8vo, [xxiv], 856 pp. (426-461 unpaginated as usual), contemporary half vellum over speckled boards, lightly rubbed and marked, edges red, 20th-century bookplate on pastedown, front free endpaper (top corner clipped) with two 19th-century ownership signatures and a small inscription dated 1957, a few pages with pencilled underlining and marginal reading marks, some light marginal browning and isolated spots, a very well-preserved copy.
First edition of Kant’s greatest work, the Critique of Pure Reason, widely considered the most influential book in philosophy since Aristotle. Warda 59; Adickes 46.
‘Kant does, I must say, make writers like Locke and Berkeley, and indeed Hume, excellent though they are, look to me rather like amateurs’ (Sir Geoffrey Warnock in Magee, The Great Philosophers, BBC Books, 1987, p. 187).

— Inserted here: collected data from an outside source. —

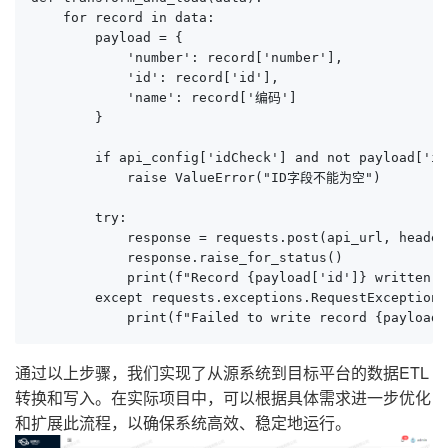
    for record in data:

        payload = {

            'number': record['number'],

            'id': record['id'],

            'name': record['编码']

        }

        if api_config['idCheck'] and not payload['id'
            raise ValueError("ID字段不能为空")

        try:

            response = requests.post(api_url, header
            response.raise_for_status()

            print(f"Record {payload['id']} written s
        except requests.exceptions.RequestException a
            print(f"Failed to write record {payload[
通过以上步骤，我们实现了从源系统到目标平台的数据ETL
转换和写入。在实际项目中，可以根据具体需求进一步优化
和扩展此流程，以确保系统高效、稳定地运行。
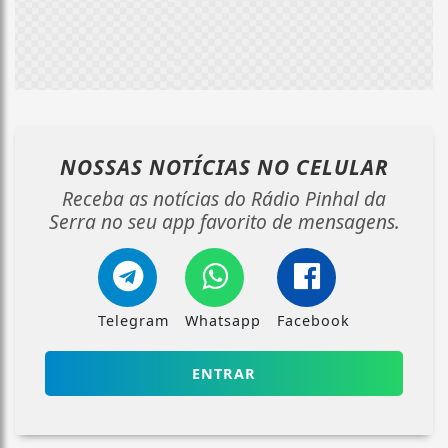
NOSSAS NOTÍCIAS
NO CELULAR
Receba as notícias do Rádio Pinhal da
Serra no seu app favorito de mensagens.
Telegram
Whatsapp
Facebook
ENTRAR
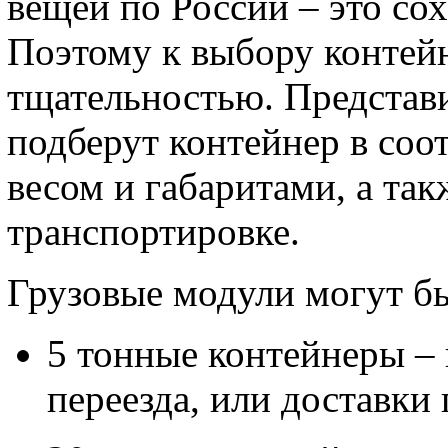
вещей по России – это сох
Поэтому к выбору контей
тщательностью. Представ
подберут контейнер в соот
весом и габаритами, а та
транспортировке.
Грузовые модули могут бы
5 тонные контейнеры –
переезда, или доставки 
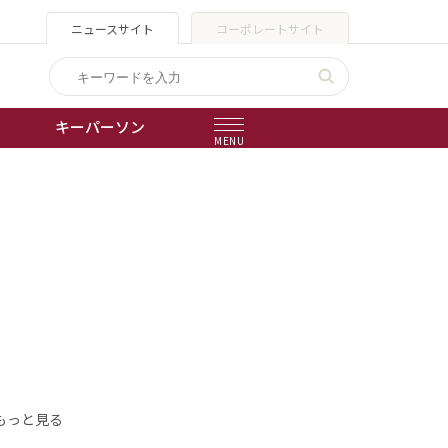
ニュースサイト
コーポレートサイト
キーパーソン
MENU
出版物
会社概要
もっと見る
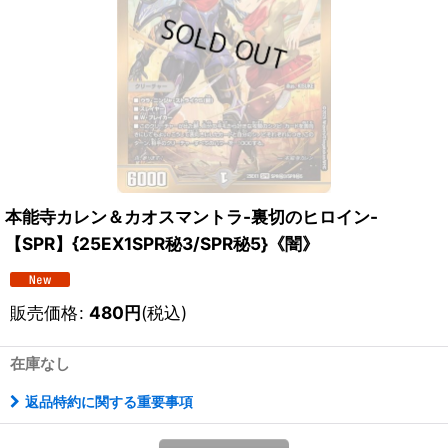
本能寺カレン＆カオスマントラ-裏切のヒロイン-
【SPR】{25EX1SPR秘3/SPR秘5}《闇》
販売価格
:
480
円
(税込)
在庫なし
返品特約に関する重要事項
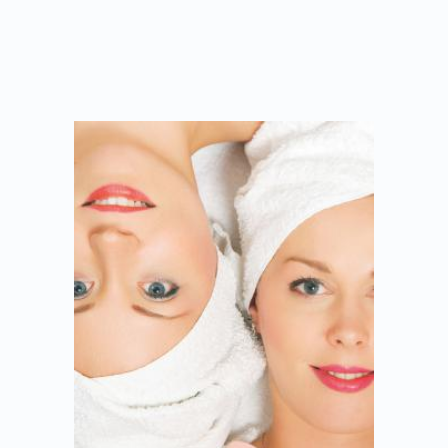
100ΛΕΠΤΆ
1 ΗΜΈΡΑ
170,00 €
ΔΙΑΒΑΣΤΕ ΠΕΡΙΣΣΟΤΕΡΑ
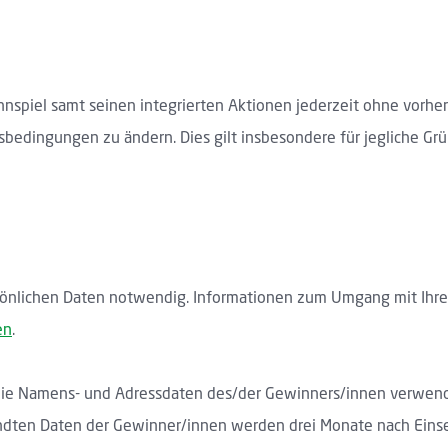
nnspiel samt seinen integrierten Aktionen jederzeit ohne vorh
edingungen zu ändern. Dies gilt insbesondere für jegliche Gr
önlichen Daten notwendig. Informationen zum Umgang mit Ihren 
en
.
die Namens- und Adressdaten des/der Gewinners/innen verwend
sandten Daten der Gewinner/innen werden drei Monate nach Einse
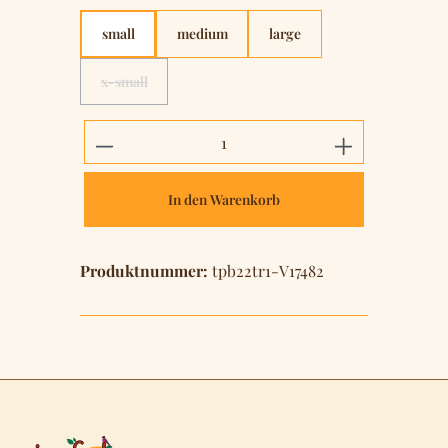
small
medium
large
x-small
(Diese Option ist zurzeit nicht verfügbar.)
Produkt Anzahl: Gib den gewünschten 
In den Warenkorb
Produktnummer:
tpb22tr1-V17482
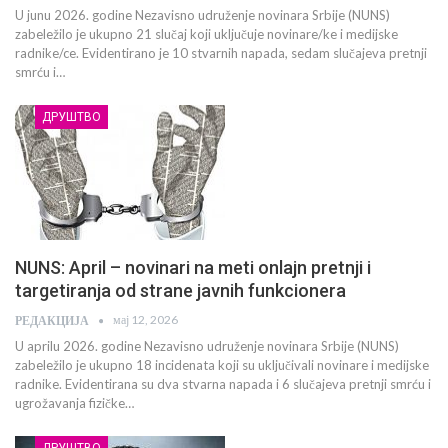
U junu 2026. godine Nezavisno udruženje novinara Srbije (NUNS)
zabeležilo je ukupno 21 slučaj koji uključuje novinare/ke i medijske
radnike/ce. Evidentirano je 10 stvarnih napada, sedam slučajeva pretnji
smrću i…
ДРУШТВО
NUNS: April – novinari na meti onlajn pretnji i
targetiranja od strane javnih funkcionera
мај 12, 2026
РЕДАКЦИЈА
U aprilu 2026. godine Nezavisno udruženje novinara Srbije (NUNS)
zabeležilo je ukupno 18 incidenata koji su uključivali novinare i medijske
radnike. Evidentirana su dva stvarna napada i 6 slučajeva pretnji smrću i
ugrožavanja fizičke…
ДРУШТВО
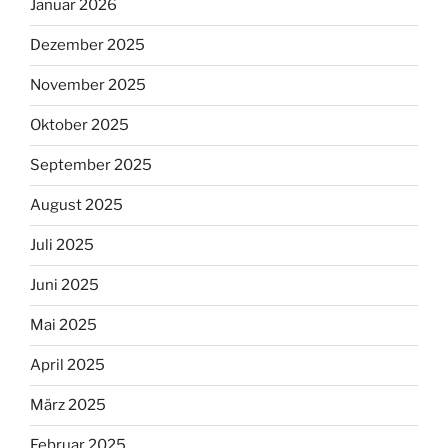
Januar 2026
Dezember 2025
November 2025
Oktober 2025
September 2025
August 2025
Juli 2025
Juni 2025
Mai 2025
April 2025
März 2025
Februar 2025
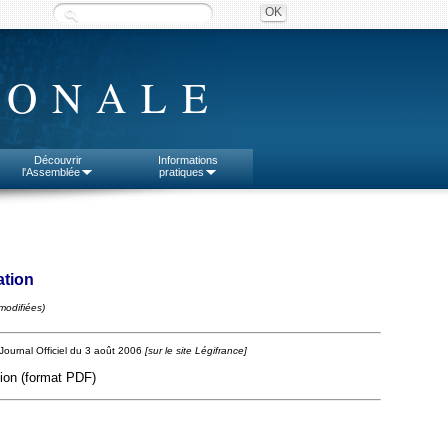
IONALE
Découvrir
Informations
l'Assemblée
pratiques
ation
modifiées)
Journal Officiel du 3 août 2006
[sur le site Légifrance]
sion (format PDF)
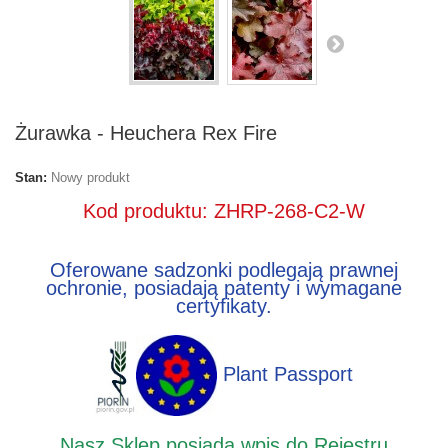
Żurawka - Heuchera Rex Fire
Stan:
Nowy produkt
Kod produktu: ZHRP-268-C2-W
Oferowane sadzonki podlegają prawnej
ochronie, posiadają patenty i wymagane
certyfikaty.
Plant Passport
Nasz Sklep posiada wpis do Rejestru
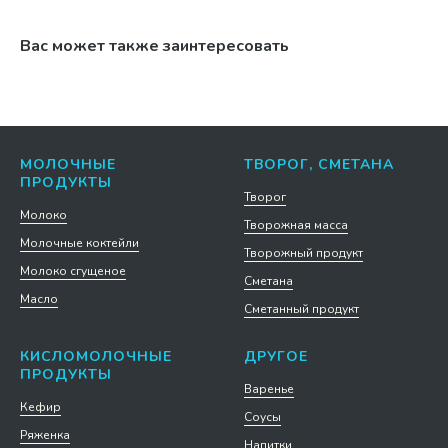
Вас может также заинтересовать
МОЛОЧНЫЕ
ТВОРОГ, СМЕТАНА
ПРОДУКТЫ
Творог
Молоко
Творожная масса
Молочные коктейли
Творожный продукт
Молоко сгущеное
Сметана
Масло
Сметанный продукт
КИСЛОМОЛОЧНЫЕ
ДРУГОЕ
ПРОДУКТЫ
Варенье
Кефир
Соусы
Ряженка
Напитки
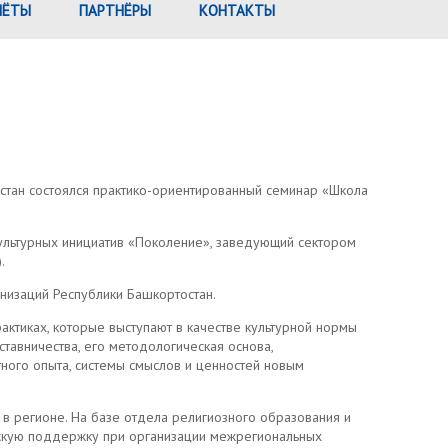
ЧЁТЫ
ПАРТНЁРЫ
КОНТАКТЫ
остан состоялся практико-ориентированный семинар «Школа
ультурных инициатив «Поколение», заведующий сектором
.
изаций Республики Башкортостан.
ктиках, которые выступают в качестве культурной нормы
тавничества, его методологическая основа,
ного опыта, системы смыслов и ценностей новым
 в регионе. На базе отдела религиозного образования и
ескую поддержку при организации межрегиональных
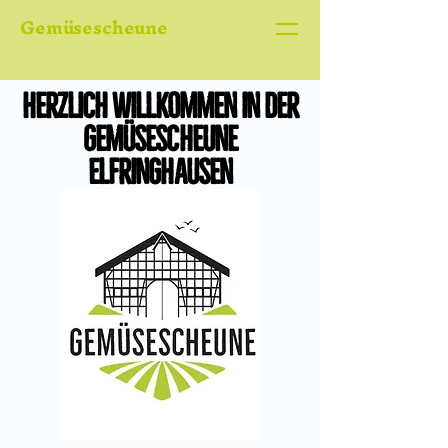
Gemüsescheune
Herzlich Willkommen in der
Gemüsescheune
Elfringhausen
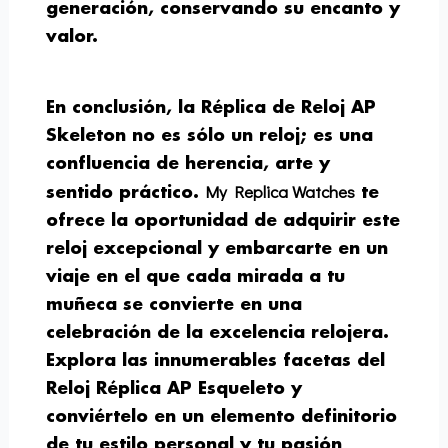
generación, conservando su encanto y
valor.
En conclusión, la Réplica de Reloj AP
Skeleton no es sólo un reloj; es una
confluencia de herencia, arte y
My Replica Watches
sentido práctico.
te
ofrece la oportunidad de adquirir este
reloj excepcional y embarcarte en un
viaje en el que cada mirada a tu
muñeca se convierte en una
celebración de la excelencia relojera.
Explora las innumerables facetas del
Reloj Réplica AP Esqueleto y
conviértelo en un elemento definitorio
de tu estilo personal y tu pasión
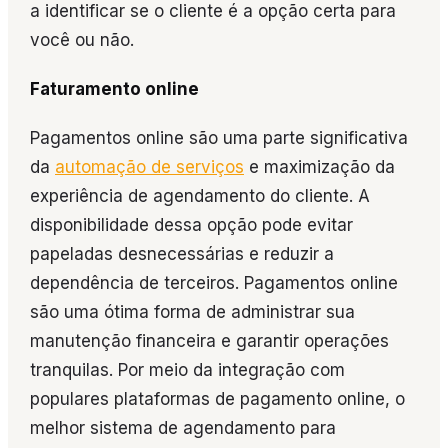
a identificar se o cliente é a opção certa para
você ou não.
Faturamento online
Pagamentos online são uma parte significativa
da
automação de serviços
e maximização da
experiência de agendamento do cliente. A
disponibilidade dessa opção pode evitar
papeladas desnecessárias e reduzir a
dependência de terceiros. Pagamentos online
são uma ótima forma de administrar sua
manutenção financeira e garantir operações
tranquilas. Por meio da integração com
populares plataformas de pagamento online, o
melhor sistema de agendamento para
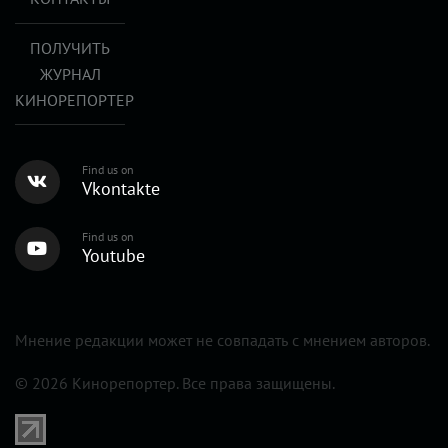
ПОЛУЧИТЬ
ЖУРНАЛ
КИНОРЕПОРТЕР
Find us on
Vkontakte
Find us on
Youtube
Мнение редакции может не совпадать с мнением авторов.
© 2026 Кинорепортер. Все права защищены.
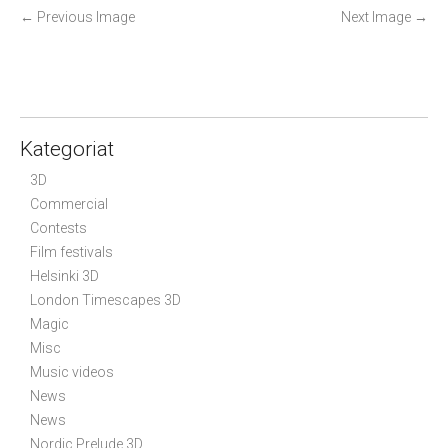
P
←
Previous Image
Next Image
→
o
s
t
n
a
Kategoriat
v
3D
i
Commercial
g
Contests
a
Film festivals
t
Helsinki 3D
i
London Timescapes 3D
Magic
o
Misc
n
Music videos
News
News
Nordic Prelude 3D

‘Kant’s great achievement was to conclude finally the lines on which philosophical speculation had proceeded in the eighteenth century, and to open up a new and more comprehensive system of dealing with the problems of philosophy. The influence of Kant is paramount in the critical method of modern philosophy. No other thinker has been able to hold with such firmness the balance between speculative and empirical ideas. His penetrating analysis of the elements involved in synthesis, and the subjective process by which these elements are realized in the individual consciousness, demonstrated the operation of “pure reason”; and the simplicity and cogency of his arguments achieved immediate fame. Kant’s achievements in other branches of philosophy were equally distinguished and fruitful. His methods dominated western philosophical thought throughout the nineteenth century, as they do today’ (Printing and the Mind of Man 226).